INSTRUCTIONS FOR THE TASK: Nothing in the records may be changed; retype them in full.

Stored data entries:
▼▼▼

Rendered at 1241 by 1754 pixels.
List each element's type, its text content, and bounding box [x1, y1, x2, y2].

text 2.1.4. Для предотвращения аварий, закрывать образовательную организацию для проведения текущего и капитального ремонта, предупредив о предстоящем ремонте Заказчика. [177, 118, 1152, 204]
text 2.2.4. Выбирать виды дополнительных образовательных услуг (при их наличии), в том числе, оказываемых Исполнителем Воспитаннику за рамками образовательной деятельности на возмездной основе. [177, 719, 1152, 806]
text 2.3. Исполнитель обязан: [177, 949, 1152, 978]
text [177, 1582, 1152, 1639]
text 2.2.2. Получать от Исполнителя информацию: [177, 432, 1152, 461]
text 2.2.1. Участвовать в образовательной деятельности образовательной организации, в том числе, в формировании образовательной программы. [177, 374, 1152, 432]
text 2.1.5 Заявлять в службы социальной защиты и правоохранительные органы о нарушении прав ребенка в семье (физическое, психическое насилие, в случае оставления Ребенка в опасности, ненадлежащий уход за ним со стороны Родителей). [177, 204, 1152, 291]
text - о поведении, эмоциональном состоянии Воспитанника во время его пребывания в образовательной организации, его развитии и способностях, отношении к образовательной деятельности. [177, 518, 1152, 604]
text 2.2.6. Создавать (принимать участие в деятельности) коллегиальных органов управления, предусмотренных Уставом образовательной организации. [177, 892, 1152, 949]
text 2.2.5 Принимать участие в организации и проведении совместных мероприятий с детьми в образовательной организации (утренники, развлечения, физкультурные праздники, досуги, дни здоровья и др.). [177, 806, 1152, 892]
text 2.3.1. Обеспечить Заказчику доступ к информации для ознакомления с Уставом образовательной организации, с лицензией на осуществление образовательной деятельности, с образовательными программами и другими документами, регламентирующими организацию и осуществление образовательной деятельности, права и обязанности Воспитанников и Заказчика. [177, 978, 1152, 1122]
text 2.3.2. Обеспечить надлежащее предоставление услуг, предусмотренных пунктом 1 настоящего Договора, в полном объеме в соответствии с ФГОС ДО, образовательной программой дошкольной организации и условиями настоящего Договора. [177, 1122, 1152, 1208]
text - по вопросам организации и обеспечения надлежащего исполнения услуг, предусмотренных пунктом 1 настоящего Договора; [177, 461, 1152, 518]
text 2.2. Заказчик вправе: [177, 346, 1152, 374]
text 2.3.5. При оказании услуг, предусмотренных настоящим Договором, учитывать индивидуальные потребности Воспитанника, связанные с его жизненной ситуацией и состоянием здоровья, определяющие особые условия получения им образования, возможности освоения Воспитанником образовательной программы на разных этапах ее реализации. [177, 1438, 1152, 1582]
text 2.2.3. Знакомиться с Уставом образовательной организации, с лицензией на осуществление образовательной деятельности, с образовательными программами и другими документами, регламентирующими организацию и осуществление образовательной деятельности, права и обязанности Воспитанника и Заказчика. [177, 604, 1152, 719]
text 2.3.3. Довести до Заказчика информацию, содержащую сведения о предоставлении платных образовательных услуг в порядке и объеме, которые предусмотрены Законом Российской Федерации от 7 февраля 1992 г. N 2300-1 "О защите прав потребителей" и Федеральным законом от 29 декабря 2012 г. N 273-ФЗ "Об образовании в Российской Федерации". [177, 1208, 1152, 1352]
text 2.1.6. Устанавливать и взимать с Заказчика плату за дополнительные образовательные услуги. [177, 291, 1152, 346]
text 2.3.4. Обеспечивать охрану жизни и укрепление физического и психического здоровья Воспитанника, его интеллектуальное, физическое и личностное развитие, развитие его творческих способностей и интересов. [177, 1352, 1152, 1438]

▲▲▲

EXERCISE ANSWER:
Rendered at 1241 by 1754 pixels.
List each element's type, its text content, and bounding box [x1, y1, x2, y2].

text 2.1.4. Для предотвращения аварий, закрывать образовательную организацию для проведения текущего и капитального ремонта, предупредив о предстоящем ремонте Заказчика. [177, 118, 1152, 204]
text 2.2.4. Выбирать виды дополнительных образовательных услуг (при их наличии), в том числе, оказываемых Исполнителем Воспитаннику за рамками образовательной деятельности на возмездной основе. [177, 719, 1152, 806]
text 2.3. Исполнитель обязан: [177, 949, 1152, 978]
text [177, 1582, 1152, 1639]
text 2.2.2. Получать от Исполнителя информацию: [177, 432, 1152, 461]
text 2.2.1. Участвовать в образовательной деятельности образовательной организации, в том числе, в формировании образовательной программы. [177, 374, 1152, 432]
text 2.1.5 Заявлять в службы социальной защиты и правоохранительные органы о нарушении прав ребенка в семье (физическое, психическое насилие, в случае оставления Ребенка в опасности, ненадлежащий уход за ним со стороны Родителей). [177, 204, 1152, 291]
text - о поведении, эмоциональном состоянии Воспитанника во время его пребывания в образовательной организации, его развитии и способностях, отношении к образовательной деятельности. [177, 518, 1152, 604]
text 2.2.6. Создавать (принимать участие в деятельности) коллегиальных органов управления, предусмотренных Уставом образовательной организации. [177, 892, 1152, 949]
text 2.2.5 Принимать участие в организации и проведении совместных мероприятий с детьми в образовательной организации (утренники, развлечения, физкультурные праздники, досуги, дни здоровья и др.). [177, 806, 1152, 892]
text 2.3.1. Обеспечить Заказчику доступ к информации для ознакомления с Уставом образовательной организации, с лицензией на осуществление образовательной деятельности, с образовательными программами и другими документами, регламентирующими организацию и осуществление образовательной деятельности, права и обязанности Воспитанников и Заказчика. [177, 978, 1152, 1122]
text 2.3.2. Обеспечить надлежащее предоставление услуг, предусмотренных пунктом 1 настоящего Договора, в полном объеме в соответствии с ФГОС ДО, образовательной программой дошкольной организации и условиями настоящего Договора. [177, 1122, 1152, 1208]
text - по вопросам организации и обеспечения надлежащего исполнения услуг, предусмотренных пунктом 1 настоящего Договора; [177, 461, 1152, 518]
text 2.2. Заказчик вправе: [177, 346, 1152, 374]
text 2.3.5. При оказании услуг, предусмотренных настоящим Договором, учитывать индивидуальные потребности Воспитанника, связанные с его жизненной ситуацией и состоянием здоровья, определяющие особые условия получения им образования, возможности освоения Воспитанником образовательной программы на разных этапах ее реализации. [177, 1438, 1152, 1582]
text 2.2.3. Знакомиться с Уставом образовательной организации, с лицензией на осуществление образовательной деятельности, с образовательными программами и другими документами, регламентирующими организацию и осуществление образовательной деятельности, права и обязанности Воспитанника и Заказчика. [177, 604, 1152, 719]
text 2.3.3. Довести до Заказчика информацию, содержащую сведения о предоставлении платных образовательных услуг в порядке и объеме, которые предусмотрены Законом Российской Федерации от 7 февраля 1992 г. N 2300-1 "О защите прав потребителей" и Федеральным законом от 29 декабря 2012 г. N 273-ФЗ "Об образовании в Российской Федерации". [177, 1208, 1152, 1352]
text 2.1.6. Устанавливать и взимать с Заказчика плату за дополнительные образовательные услуги. [177, 291, 1152, 346]
text 2.3.4. Обеспечивать охрану жизни и укрепление физического и психического здоровья Воспитанника, его интеллектуальное, физическое и личностное развитие, развитие его творческих способностей и интересов. [177, 1352, 1152, 1438]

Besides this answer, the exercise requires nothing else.